SOURCE PASSAGE:
Using Velero and Restic to Backup Kubernetes Resources

Kubernetes Bare-metal with Rook-Ceph

Published in

Techlogs

9 min readAug 6, 2020

Environment

We are doing this in a bare-metal K8s cluster. We have a rook-ceph based StorageClass for Persistent Volumes. Rook version 1.2, this supports CSI driver, and Ceph 14.2. Note that this is not important now, as the CSI Snapshot feature is still not available in Rook 1.2. We can use Restic.

Need for Velero and Restic

Using Rook-Ceph 1.2 version or higher, and using the CSI Volume driver, you are able to take VolumeSnapshot, but this is taken as a local persistent volume and cannot be taken out of the cluster. So you need Velero to take the VolumeSnapshot outside of the cluster.

Update: The Ceph-CSI team has now released ver ceph-csi-v3.0.0 which support the v1beta1 K8s snapshot storage API — https://www.humblec.com/ceph-csi-v3-0-0-released-snapshot-clone-multi-arch-rox/ . This is in Rook now and we could use that instead of Restic, though there are bugs here when I tried. See my other blog postrelated to this https://medium.com/techlogs/velero-with-csi-a883e8a24710

Step 1: Install S3 Object Storage. Simplest is Minio

Here is a sample with Minio backed by Rook-Ceph
https://gist.github.com/alexcpn/2986863352400cc1c7907a32f2fd0cac

After this port-forward so that you can access Mino externally

kubectl port-forward minio-64b7c649f9-9xf5x --address 0.0.0.0 7000:9000 --namespace minio

Or you can create ingress and use it

Step 2: Install Velero with Restic

Create a S3 credentials file credentials-velero with the following content

cat credentials-velero 
[default]
 aws_access_key_id = minio
 aws_secret_access_key = <your pass>

Next is to download the velero tar file, from https://github.com/vmware-tanzu/velero/releases/download/v1.5.1/velero-v1.5.1-linux-amd64.tar.gz, and move the binary to the bin folder.

DIRECTIVE A: Reproduce the stretch of the Velero backup guide from "9 min readAug" through "outside of the cluster.".
DIRECTIVE B:
Answer these questions using the Velero backup guide:
(i) Which Ceph version does the environment use?
(ii) In the port-forward command, which local port is mapped to port 9000?
(iii) What value does the credentials file give for aws_access_key_id?
The items that follow the Velero backup guide have no connection to it.

Extracted page text data:

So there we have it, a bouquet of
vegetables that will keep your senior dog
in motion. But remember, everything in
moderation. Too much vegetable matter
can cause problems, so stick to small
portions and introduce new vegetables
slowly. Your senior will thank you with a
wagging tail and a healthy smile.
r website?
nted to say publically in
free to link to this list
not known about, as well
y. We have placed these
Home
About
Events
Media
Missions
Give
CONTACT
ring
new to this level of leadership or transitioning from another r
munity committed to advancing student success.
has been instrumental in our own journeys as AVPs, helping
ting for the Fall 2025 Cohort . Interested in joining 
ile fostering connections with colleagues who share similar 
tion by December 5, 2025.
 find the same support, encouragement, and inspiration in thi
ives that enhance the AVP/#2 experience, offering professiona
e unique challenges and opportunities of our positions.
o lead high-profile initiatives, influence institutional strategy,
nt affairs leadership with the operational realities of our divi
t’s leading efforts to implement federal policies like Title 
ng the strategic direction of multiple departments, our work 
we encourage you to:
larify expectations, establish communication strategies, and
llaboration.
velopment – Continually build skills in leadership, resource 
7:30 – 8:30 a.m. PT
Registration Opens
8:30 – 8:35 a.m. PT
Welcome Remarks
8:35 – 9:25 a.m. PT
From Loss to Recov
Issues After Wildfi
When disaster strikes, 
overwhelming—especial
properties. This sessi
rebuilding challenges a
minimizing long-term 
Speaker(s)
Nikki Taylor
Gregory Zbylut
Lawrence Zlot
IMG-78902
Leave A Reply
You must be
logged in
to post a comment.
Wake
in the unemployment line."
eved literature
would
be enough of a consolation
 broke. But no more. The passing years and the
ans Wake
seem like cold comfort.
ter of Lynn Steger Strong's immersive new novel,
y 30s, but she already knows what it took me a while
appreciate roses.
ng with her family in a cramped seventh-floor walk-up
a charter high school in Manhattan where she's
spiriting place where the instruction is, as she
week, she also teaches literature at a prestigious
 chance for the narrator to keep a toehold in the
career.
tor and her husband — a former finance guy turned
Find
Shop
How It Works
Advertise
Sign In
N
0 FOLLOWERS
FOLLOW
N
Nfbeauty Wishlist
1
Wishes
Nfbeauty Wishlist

OUTPUT A:
9 min readAug 6, 2020

Environment

We are doing this in a bare-metal K8s cluster. We have a rook-ceph based StorageClass for Persistent Volumes. Rook version 1.2, this supports CSI driver, and Ceph 14.2. Note that this is not important now, as the CSI Snapshot feature is still not available in Rook 1.2. We can use Restic.

Need for Velero and Restic

Using Rook-Ceph 1.2 version or higher, and using the CSI Volume driver, you are able to take VolumeSnapshot, but this is taken as a local persistent volume and cannot be taken out of the cluster. So you need Velero to take the VolumeSnapshot outside of the cluster.

OUTPUT B:
(i) Ceph 14.2
(ii) 7000
(iii) minio